彼にはそれくらいお泊まりというものに耐性がない自信があった。
「じゃあ、お泊まりはやめとこうかな〜?」
「え、それは……」
「だって莉斗君嫌なんでしょ? 彩音さん、嫌がることはしたくないからなぁ」
莉斗からの言葉を引き出すために、あえてそんなことを言っているのはバレバレ。
しかし、分かっていても不安にはなるもので、彼は立ち去ろうとする彼女の姿に我慢できず、気が付けば腕を掴んで引き止めていた。
「い、嫌じゃないよ?」
「いやいや、無理しなくていいよ」
「無理してない。来て欲しいから……」
彼の言葉に彩音は頬を緩める。ここまで言わせてしまえば、あとは手のひらで転がすだけ。

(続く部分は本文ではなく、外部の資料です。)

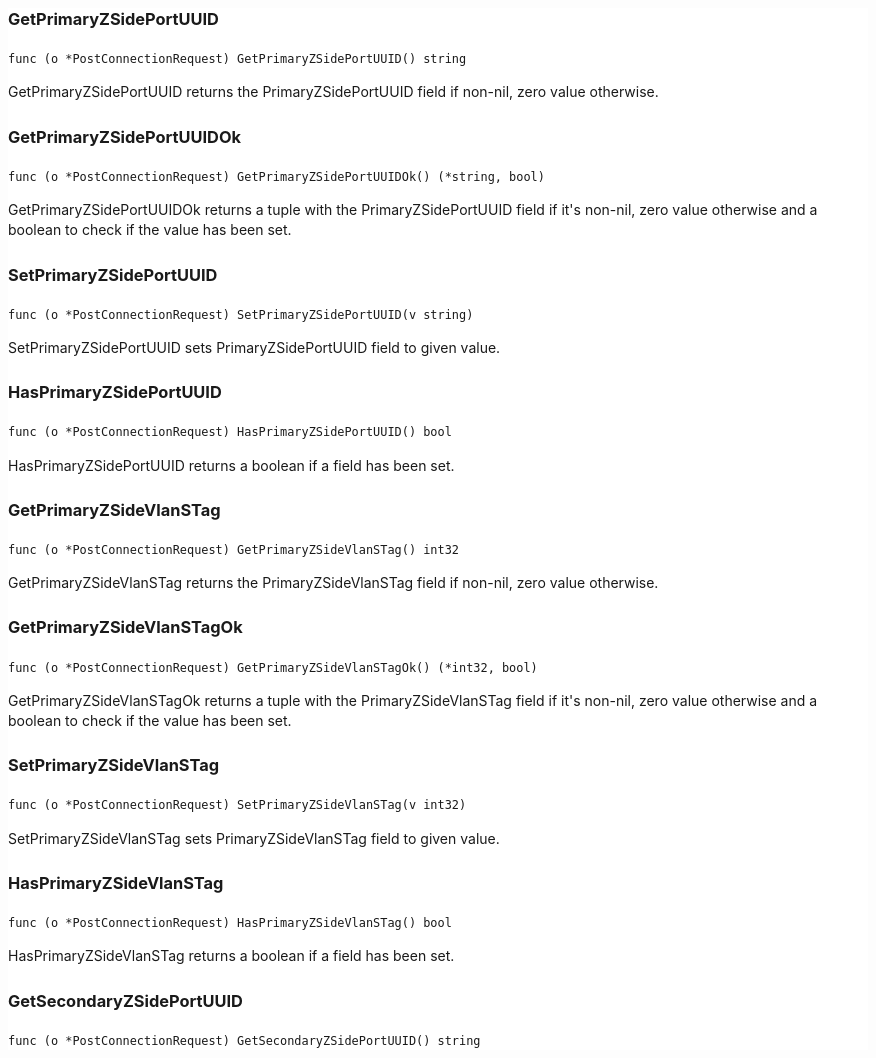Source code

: ### GetPrimaryZSidePortUUID

`func (o *PostConnectionRequest) GetPrimaryZSidePortUUID() string`

GetPrimaryZSidePortUUID returns the PrimaryZSidePortUUID field if non-nil, zero value otherwise.

### GetPrimaryZSidePortUUIDOk

`func (o *PostConnectionRequest) GetPrimaryZSidePortUUIDOk() (*string, bool)`

GetPrimaryZSidePortUUIDOk returns a tuple with the PrimaryZSidePortUUID field if it's non-nil, zero value otherwise
and a boolean to check if the value has been set.

### SetPrimaryZSidePortUUID

`func (o *PostConnectionRequest) SetPrimaryZSidePortUUID(v string)`

SetPrimaryZSidePortUUID sets PrimaryZSidePortUUID field to given value.

### HasPrimaryZSidePortUUID

`func (o *PostConnectionRequest) HasPrimaryZSidePortUUID() bool`

HasPrimaryZSidePortUUID returns a boolean if a field has been set.

### GetPrimaryZSideVlanSTag

`func (o *PostConnectionRequest) GetPrimaryZSideVlanSTag() int32`

GetPrimaryZSideVlanSTag returns the PrimaryZSideVlanSTag field if non-nil, zero value otherwise.

### GetPrimaryZSideVlanSTagOk

`func (o *PostConnectionRequest) GetPrimaryZSideVlanSTagOk() (*int32, bool)`

GetPrimaryZSideVlanSTagOk returns a tuple with the PrimaryZSideVlanSTag field if it's non-nil, zero value otherwise
and a boolean to check if the value has been set.

### SetPrimaryZSideVlanSTag

`func (o *PostConnectionRequest) SetPrimaryZSideVlanSTag(v int32)`

SetPrimaryZSideVlanSTag sets PrimaryZSideVlanSTag field to given value.

### HasPrimaryZSideVlanSTag

`func (o *PostConnectionRequest) HasPrimaryZSideVlanSTag() bool`

HasPrimaryZSideVlanSTag returns a boolean if a field has been set.

### GetSecondaryZSidePortUUID

`func (o *PostConnectionRequest) GetSecondaryZSidePortUUID() string`

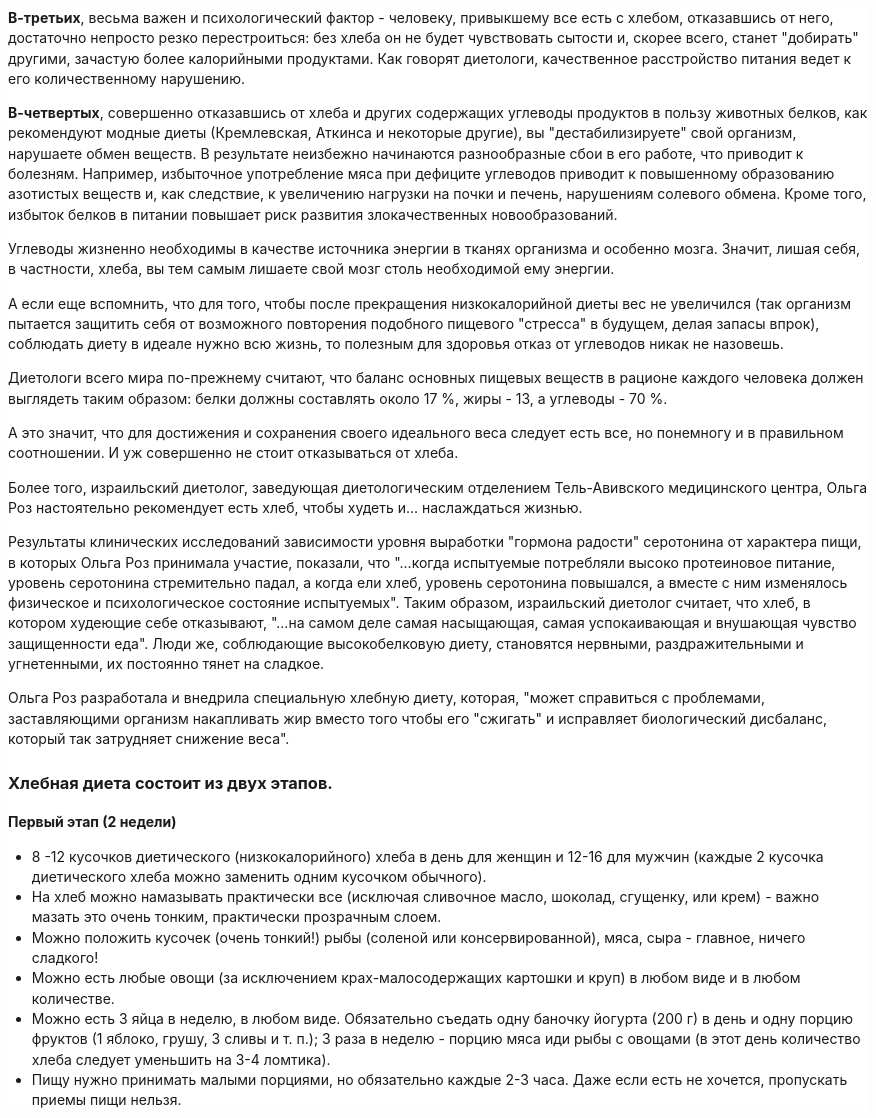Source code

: **В-третьих**, весьма важен и психологический фактор - человеку, привыкшему все есть с хлебом, отказавшись от него, достаточно непросто резко перестроиться: без хлеба он не будет чувствовать сытости и, скорее всего, станет "добирать" другими, зачастую более калорийными продуктами. Как говорят диетологи, качественное расстройство питания ведет к его количественному нарушению.

**В-четвертых**, совершенно отказавшись от хлеба и других содержащих углеводы продуктов в пользу животных белков, как рекомендуют модные диеты (Кремлевская, Аткинса и некоторые другие), вы "дестабилизируете" свой организм, нарушаете обмен веществ. В результате неизбежно начинаются разнообразные сбои в его работе, что приводит к болезням. Например, избыточное употребление мяса при дефиците углеводов приводит к повышенному образованию азотистых веществ и, как следствие, к увеличению нагрузки на почки и печень, нарушениям солевого обмена. Кроме того, избыток белков в питании повышает риск развития злокачественных новообразований.

Углеводы жизненно необходимы в качестве источника энергии в тканях организма и особенно мозга. Значит, лишая себя, в частности, хлеба, вы тем самым лишаете свой мозг столь необходимой ему энергии.

А если еще вспомнить, что для того, чтобы после прекращения низкокалорийной диеты вес не увеличился (так организм пытается защитить себя от возможного повторения подобного пищевого "стресса" в будущем, делая запасы впрок), соблюдать диету в идеале нужно всю жизнь, то полезным для здоровья отказ от углеводов никак не назовешь.

Диетологи всего мира по-прежнему считают, что баланс основных пищевых веществ в рационе каждого человека должен выглядеть таким образом: белки должны составлять около 17 %, жиры - 13, а углеводы - 70 %.

А это значит, что для достижения и сохранения своего идеального веса следует есть все, но понемногу и в правильном соотношении. И уж совершенно не стоит отказываться от хлеба.

Более того, израильский диетолог, заведующая диетологическим отделением Тель-Авивского медицинского центра, Ольга Роз настоятельно рекомендует есть хлеб, чтобы худеть и... наслаждаться жизнью.

Результаты клинических исследований зависимости уровня выработки "гормона радости" серотонина от характера пищи, в которых Ольга Роз принимала участие, показали, что "...когда испытуемые потребляли высоко протеиновое питание, уровень серотонина стремительно падал, а когда ели хлеб, уровень серотонина повышался, а вместе с ним изменялось физическое и психологическое состояние испытуемых". Таким образом, израильский диетолог считает, что хлеб, в котором худеющие себе отказывают, "...на самом деле самая насыщающая, самая успокаивающая и внушающая чувство защищенности еда". Люди же, соблюдающие высокобелковую диету, становятся нервными, раздражительными и угнетенными, их постоянно тянет на сладкое.

Ольга Роз разработала и внедрила специальную хлебную диету, которая, "может справиться с проблемами, заставляющими организм накапливать жир вместо того чтобы его "сжигать" и исправляет биологический дисбаланс, который так затрудняет снижение веса".

### Хлебная диета состоит из двух этапов.

**Первый этап (2 недели)**

- 8 -12 кусочков диетического (низкокалорийного) хлеба в день для женщин и 12-16 для мужчин (каждые 2 кусочка диетического хлеба можно заменить одним кусочком обычного).
- На хлеб можно намазывать практически все (исключая сливочное масло, шоколад, сгущенку, или крем) - важно мазать это очень тонким, практически прозрачным слоем.
- Можно положить кусочек (очень тонкий!) рыбы (соленой или консервированной), мяса, сыра - главное, ничего сладкого!
- Можно есть любые овощи (за исключением крах-малосодержащих картошки и круп) в любом виде и в любом количестве.
- Можно есть 3 яйца в неделю, в любом виде. Обязательно съедать одну баночку йогурта (200 г) в день и одну порцию фруктов (1 яблоко, грушу, 3 сливы и т. п.); 3 раза в неделю - порцию мяса иди рыбы с овощами (в этот день количество хлеба следует уменьшить на 3-4 ломтика).
- Пищу нужно принимать малыми порциями, но обязательно каждые 2-3 часа. Даже если есть не хочется, пропускать приемы пищи нельзя.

今の莉斗になら何を命令したとしても、泊まりに行くことを条件にすれば聞いてくれるだろう。
「じゃあ、ちょっと向こう行こっか」
彼女はそう言って彼を教室から連れ出すと、この時間帯の人通りがほとんどない場所まで連れて行った。
「3回まわってワン」
「はっはっはっ……ワン!」
「よく出来ました、えらいえらい♪」
まるで飼い犬を愛でる時にするように、わしゃわしゃと両手で撫で回す彩音。
もはや完全に忠犬と化してしまった莉斗は、そんな彼女に差し出された人差し指をじっと見つめた。
「莉斗君、舐めて?」
「……?」
「お泊まり、しないよ?」
「っ……あむっ」
ただの人差し指、されと人差し指。その細くて綺麗な指は、一瞬の間に莉斗の口内へと飲み込まれる。
そして彼は命令通り舌を動かし、丁寧に丁寧に指全体を綺麗にしていく。その間、彩音は悩ましい声を漏らしながら体を反応させていた。
「はぁはぁ……。莉斗君、もういいよ」
十分満足した彼女はそう言って莉斗犬を離れさせるが、彼は「くぅん?」と寂しげに鳴いて何かを伝えてくる。
「もっと舐めたいの?」
「……」コクコク
「じゃあ、続きはお家にしよっか♪」
「わん!」
彩音は喜ぶ莉斗犬の首を優しく撫でてあげた後、「賢いわんちゃんにはご褒美も待ってるから、ね?」と呟いて舌なめずりをした。